• _Work instruction 1_: According to the passage on the costs of immigration, at which institution does economist Ethan Lewis work?
• _Work instruction 2_: Decide whether each statement agrees with the passage on the costs of immigration, and back each decision with the text's own words: (a) The Lewis study drew on Census Bureau plant-level data. (b) The passage accepts that low-skilled immigrants work in jobs U.S. natives don't want. (c) The Lewis study dates from May 2003.
• _Work instruction 3_: Copy the passage on the costs of immigration from "Economist Ethan Lewis" up to and including "other related studies.", switching "manufacturing" for "industry".

═══ Selected passage ═══

August 18, 2005

"The costs of immigration"

From Alfred Tella, "former Georgetown University research professor of economics" comes this rundown of the costs of the current de facto immigration system:
It is often contended that low-skilled immigrants work in jobs U.S. natives don't want. That is doubtful. What American workers don't want are low wages depressed by the easy availability of immigrant workers. Many native-born are available for work and would willingly accept low-skilled jobs at the higher wage that would be offered if there weren't an excess supply of immigrants holding wages down...

Economist Ethan Lewis of the Federal Reserve Bank of Philadelphia recently completed a significant econometric study, "Immigration, Skill Mix, and the Choice of Technology" (May 2005). Using Census Bureau plant-level data, he examined the effect of low-skilled labor on technology adoption in U.S. manufacturing. The study concluded "plants in areas experiencing faster less-skilled relative labor supply growth adopted automation technology more slowly... and even de-adoption was not uncommon. ... The relative supply of less-skilled labor reduced demand for technology." In his paper, the author cited other related studies.

The negative effect of low-skilled labor on technological development is particularly worrisome. Technology-induced productivity growth in many ways is our golden goose. It boosts our incomes, lowers prices, fights inflation, helps keep interest rates low, gives us greater leisure, and raises our standard of living. What hurts productivity hurts us all. All told, the economic costs of low-skilled immigration are too high...

═══ Provided data ═══

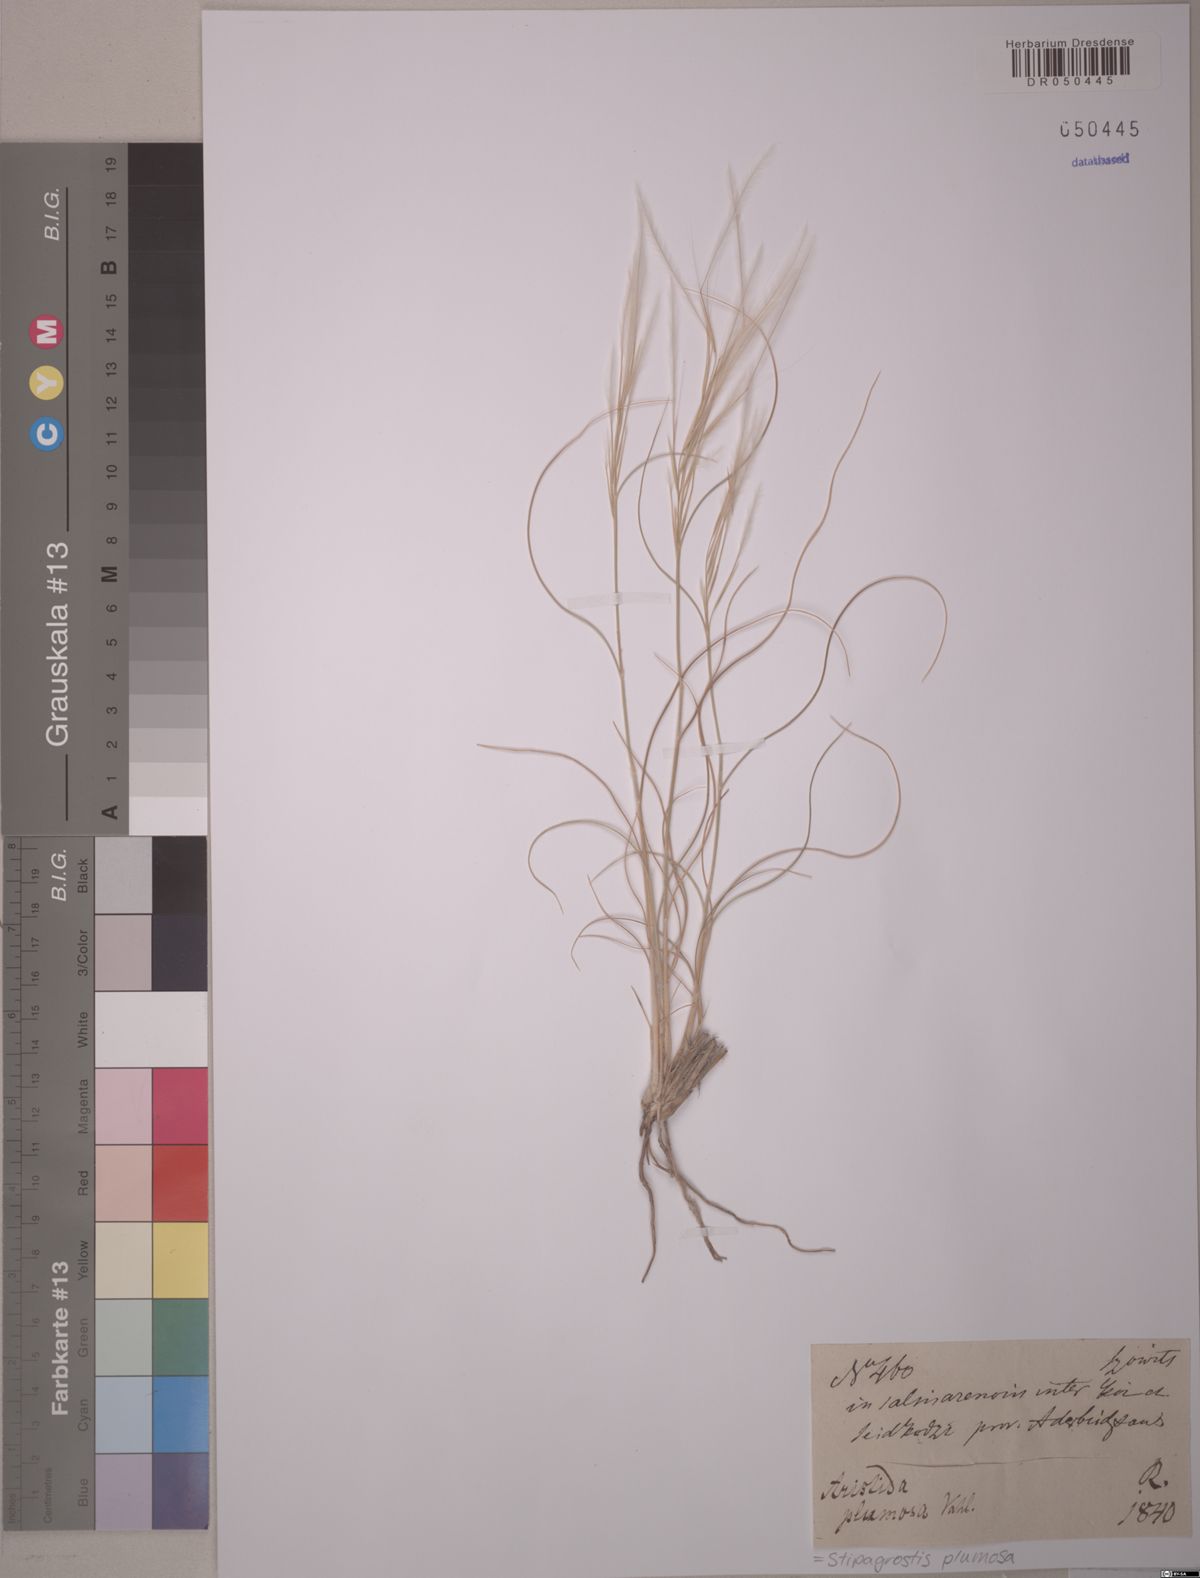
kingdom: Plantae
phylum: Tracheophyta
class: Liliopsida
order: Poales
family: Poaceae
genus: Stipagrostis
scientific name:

═══

• _Your response 1_: The Federal Reserve Bank of Philadelphia.

• _Your response 2_:
(a) Yes: "Using Census Bureau plant-level data, he examined the effect of low-skilled labor on technology adoption in U.S. manufacturing."
(b) No: "It is often contended that low-skilled immigrants work in jobs U.S. natives don't want. That is doubtful."
(c) No: "Immigration, Skill Mix, and the Choice of Technology" (May 2005)

• _Your response 3_:
Economist Ethan Lewis of the Federal Reserve Bank of Philadelphia recently completed a significant econometric study, "Immigration, Skill Mix, and the Choice of Technology" (May 2005). Using Census Bureau plant-level data, he examined the effect of low-skilled labor on technology adoption in U.S. industry. The study concluded "plants in areas experiencing faster less-skilled relative labor supply growth adopted automation technology more slowly... and even de-adoption was not uncommon. ... The relative supply of less-skilled labor reduced demand for technology." In his paper, the author cited other related studies.